Consigne A:
D'après le texte à lire, pourquoi Jusqu'À La Prochaine Tabula Rasa est-il présenté comme « un journal de deuil » ? Répondez en une ou deux phrases.
Consigne B:
Recopiez le passage du texte à lire qui commence par « suivi d’un bref » et va jusqu'à « complet du terme. ».

Jan 25-Serge VALDINOCI


Serge VALDINOCI réagit
au numéro JAN 25
et au texte de
FOUTRE de DIEU
consacré à
François LARUELLE

[été 2025]

suivi d’un bref de FOUTRE DE DIEU

[automne 2025]

Un
travail
sans deuil

Dans Jusqu’À La Prochaine Tabula Rasa, écrit à propos de la mort de François Laruelle en 2024, Foutre de Dieu (FdD) produit, selon ses termes, « un journal de deuil ». Contre tout alanguissement, affectueux, l’Auteur, qui connaissait amicalement Fr. Laruelle, mais en l’étudiant, ouvre à la nécessité d’une « pensée affective », forme basique engendrant Tabula Rasa au sens le plus complet du terme.

Données fournies:
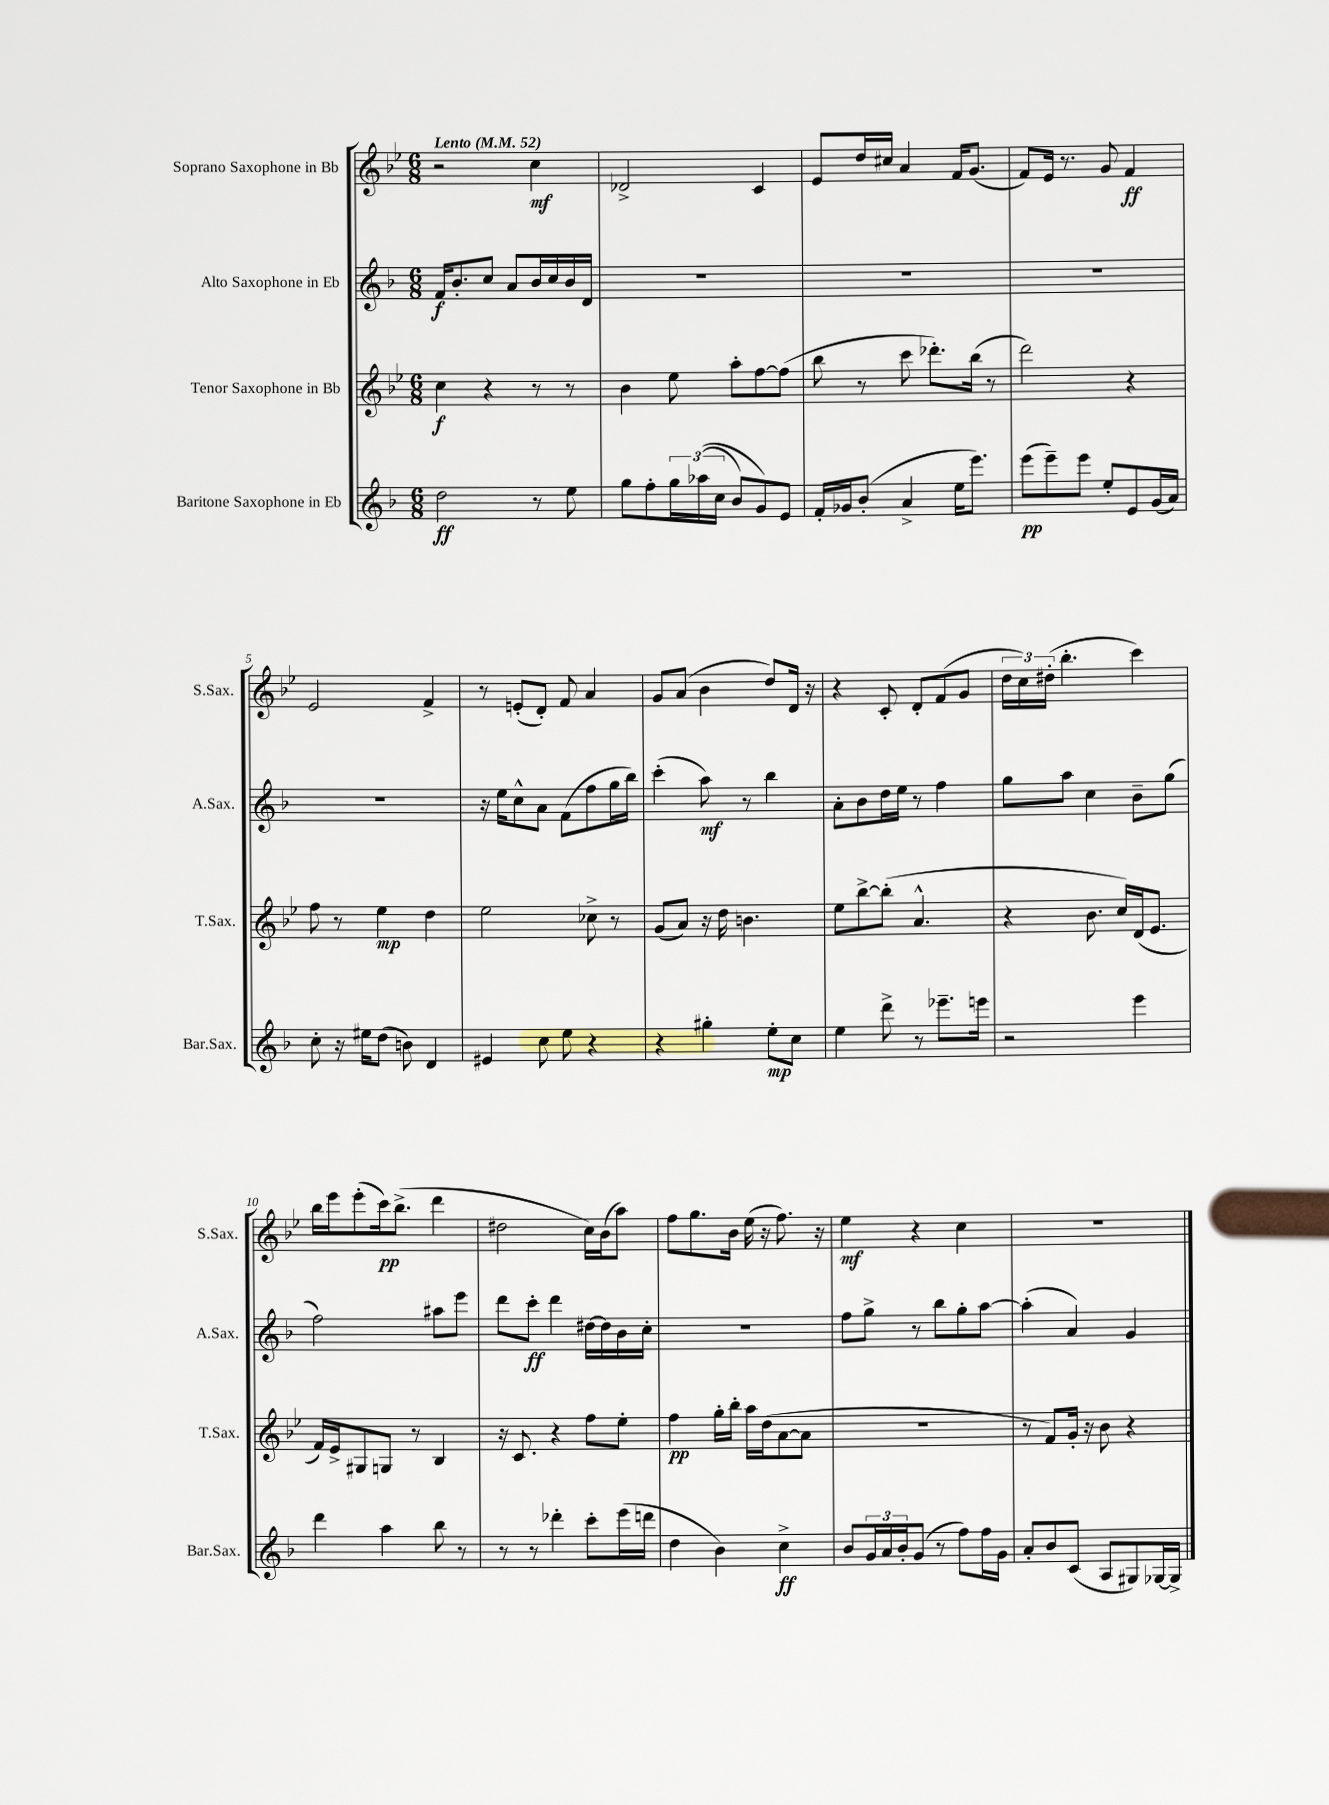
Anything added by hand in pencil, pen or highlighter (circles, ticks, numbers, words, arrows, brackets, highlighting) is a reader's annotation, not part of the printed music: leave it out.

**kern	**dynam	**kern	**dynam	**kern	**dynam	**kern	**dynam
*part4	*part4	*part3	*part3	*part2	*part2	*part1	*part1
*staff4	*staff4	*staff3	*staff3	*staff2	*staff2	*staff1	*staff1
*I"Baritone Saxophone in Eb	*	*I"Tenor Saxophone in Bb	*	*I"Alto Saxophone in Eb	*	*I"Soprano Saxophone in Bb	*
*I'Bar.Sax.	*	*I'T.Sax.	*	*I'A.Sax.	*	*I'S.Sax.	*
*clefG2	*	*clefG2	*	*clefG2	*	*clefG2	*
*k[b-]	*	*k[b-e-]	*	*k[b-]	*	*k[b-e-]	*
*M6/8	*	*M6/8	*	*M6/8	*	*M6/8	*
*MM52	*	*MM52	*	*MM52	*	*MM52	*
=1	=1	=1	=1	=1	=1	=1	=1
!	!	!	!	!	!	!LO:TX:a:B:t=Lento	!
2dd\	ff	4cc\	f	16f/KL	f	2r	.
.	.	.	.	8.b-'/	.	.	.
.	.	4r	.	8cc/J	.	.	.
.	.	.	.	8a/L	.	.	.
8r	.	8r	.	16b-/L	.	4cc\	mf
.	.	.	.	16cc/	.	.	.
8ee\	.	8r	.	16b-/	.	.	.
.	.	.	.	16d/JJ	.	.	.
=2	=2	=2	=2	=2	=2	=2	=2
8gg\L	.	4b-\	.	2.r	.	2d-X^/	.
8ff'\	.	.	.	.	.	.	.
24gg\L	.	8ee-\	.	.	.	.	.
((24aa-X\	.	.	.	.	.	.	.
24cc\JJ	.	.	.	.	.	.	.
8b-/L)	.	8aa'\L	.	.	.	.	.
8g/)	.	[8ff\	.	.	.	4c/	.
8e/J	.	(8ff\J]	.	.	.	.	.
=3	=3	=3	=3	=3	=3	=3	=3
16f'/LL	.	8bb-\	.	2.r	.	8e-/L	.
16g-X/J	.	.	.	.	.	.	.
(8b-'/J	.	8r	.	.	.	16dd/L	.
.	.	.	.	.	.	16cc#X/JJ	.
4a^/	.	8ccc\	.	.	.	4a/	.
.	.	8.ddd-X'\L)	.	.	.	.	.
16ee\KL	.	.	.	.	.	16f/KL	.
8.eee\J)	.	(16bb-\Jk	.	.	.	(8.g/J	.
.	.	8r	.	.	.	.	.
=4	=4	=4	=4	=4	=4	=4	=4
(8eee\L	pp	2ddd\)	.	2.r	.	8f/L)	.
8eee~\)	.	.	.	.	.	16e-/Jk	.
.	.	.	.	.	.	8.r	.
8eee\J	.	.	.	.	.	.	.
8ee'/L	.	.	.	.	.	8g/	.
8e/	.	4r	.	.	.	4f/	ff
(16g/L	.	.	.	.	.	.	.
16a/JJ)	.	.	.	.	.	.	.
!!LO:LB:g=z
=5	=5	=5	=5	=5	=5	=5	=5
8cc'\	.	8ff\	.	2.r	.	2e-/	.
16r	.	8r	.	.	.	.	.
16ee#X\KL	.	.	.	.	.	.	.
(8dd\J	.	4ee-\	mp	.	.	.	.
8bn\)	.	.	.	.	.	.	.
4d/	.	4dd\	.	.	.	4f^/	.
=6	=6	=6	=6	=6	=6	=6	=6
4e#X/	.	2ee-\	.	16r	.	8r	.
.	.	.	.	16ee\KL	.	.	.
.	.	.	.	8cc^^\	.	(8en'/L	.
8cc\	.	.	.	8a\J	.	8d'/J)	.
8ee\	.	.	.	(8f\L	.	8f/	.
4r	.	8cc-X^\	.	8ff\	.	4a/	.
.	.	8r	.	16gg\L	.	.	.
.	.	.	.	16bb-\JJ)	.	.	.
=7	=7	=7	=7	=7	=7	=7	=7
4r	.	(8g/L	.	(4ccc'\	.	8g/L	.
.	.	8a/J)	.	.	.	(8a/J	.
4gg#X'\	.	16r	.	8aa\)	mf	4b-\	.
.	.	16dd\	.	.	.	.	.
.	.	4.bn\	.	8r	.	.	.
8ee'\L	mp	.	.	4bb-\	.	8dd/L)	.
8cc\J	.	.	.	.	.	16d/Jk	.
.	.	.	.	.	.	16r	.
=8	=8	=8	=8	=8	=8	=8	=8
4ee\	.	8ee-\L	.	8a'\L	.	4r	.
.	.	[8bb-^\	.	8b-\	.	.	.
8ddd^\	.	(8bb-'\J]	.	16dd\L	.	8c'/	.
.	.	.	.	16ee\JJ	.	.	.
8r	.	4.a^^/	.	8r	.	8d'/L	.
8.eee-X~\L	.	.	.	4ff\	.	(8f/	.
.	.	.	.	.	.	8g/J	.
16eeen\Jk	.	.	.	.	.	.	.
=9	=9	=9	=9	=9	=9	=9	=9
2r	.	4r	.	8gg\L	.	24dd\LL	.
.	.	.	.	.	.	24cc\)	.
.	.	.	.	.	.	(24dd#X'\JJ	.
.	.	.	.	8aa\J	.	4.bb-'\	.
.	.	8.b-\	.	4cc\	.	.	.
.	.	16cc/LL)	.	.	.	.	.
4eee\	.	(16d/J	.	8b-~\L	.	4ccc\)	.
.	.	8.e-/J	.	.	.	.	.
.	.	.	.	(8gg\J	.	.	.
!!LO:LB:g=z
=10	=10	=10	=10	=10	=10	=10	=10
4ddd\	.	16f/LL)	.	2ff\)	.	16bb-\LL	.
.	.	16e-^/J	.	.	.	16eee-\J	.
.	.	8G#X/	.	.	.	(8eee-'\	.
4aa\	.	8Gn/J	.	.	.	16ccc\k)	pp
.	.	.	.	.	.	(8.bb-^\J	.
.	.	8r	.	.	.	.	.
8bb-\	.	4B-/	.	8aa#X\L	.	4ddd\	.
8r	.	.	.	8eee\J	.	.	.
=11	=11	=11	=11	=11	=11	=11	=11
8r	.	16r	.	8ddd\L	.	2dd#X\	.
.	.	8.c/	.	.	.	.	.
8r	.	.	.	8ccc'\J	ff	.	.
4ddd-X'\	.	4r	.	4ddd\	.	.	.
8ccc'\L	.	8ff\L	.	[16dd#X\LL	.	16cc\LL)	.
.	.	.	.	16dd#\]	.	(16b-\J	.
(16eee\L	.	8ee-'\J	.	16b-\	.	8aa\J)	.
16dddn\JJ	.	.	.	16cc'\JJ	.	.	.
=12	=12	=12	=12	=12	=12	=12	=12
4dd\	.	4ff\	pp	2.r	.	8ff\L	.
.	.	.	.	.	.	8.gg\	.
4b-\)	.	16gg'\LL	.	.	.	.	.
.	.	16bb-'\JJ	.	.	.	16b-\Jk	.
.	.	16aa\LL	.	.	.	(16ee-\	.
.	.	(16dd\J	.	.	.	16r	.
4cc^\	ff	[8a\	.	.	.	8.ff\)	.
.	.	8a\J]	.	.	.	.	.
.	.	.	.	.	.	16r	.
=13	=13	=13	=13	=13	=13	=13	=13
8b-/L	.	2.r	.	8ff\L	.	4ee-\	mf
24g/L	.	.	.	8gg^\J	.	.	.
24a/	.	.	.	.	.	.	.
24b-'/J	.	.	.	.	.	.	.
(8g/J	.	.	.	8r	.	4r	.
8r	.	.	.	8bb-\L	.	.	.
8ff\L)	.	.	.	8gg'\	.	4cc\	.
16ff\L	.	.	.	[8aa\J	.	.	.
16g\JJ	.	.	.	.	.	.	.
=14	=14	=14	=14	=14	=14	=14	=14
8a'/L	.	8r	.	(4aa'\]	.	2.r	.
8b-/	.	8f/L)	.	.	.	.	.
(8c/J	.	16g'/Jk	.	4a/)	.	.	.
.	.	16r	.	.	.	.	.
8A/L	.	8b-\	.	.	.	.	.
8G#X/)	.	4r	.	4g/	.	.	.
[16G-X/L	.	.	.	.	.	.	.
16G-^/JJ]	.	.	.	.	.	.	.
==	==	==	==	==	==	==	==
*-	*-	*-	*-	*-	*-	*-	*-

Corrigé complet A:
Jusqu'À La Prochaine Tabula Rasa a été écrit à propos de la mort de François Laruelle en 2024. Foutre de Dieu le qualifie lui-même, selon ses propres termes, de « journal de deuil ».

Corrigé complet B:
suivi d’un bref de FOUTRE DE DIEU

[automne 2025]

Un
travail
sans deuil

Dans Jusqu’À La Prochaine Tabula Rasa, écrit à propos de la mort de François Laruelle en 2024, Foutre de Dieu (FdD) produit, selon ses termes, « un journal de deuil ». Contre tout alanguissement, affectueux, l’Auteur, qui connaissait amicalement Fr. Laruelle, mais en l’étudiant, ouvre à la nécessité d’une « pensée affective », forme basique engendrant Tabula Rasa au sens le plus complet du terme.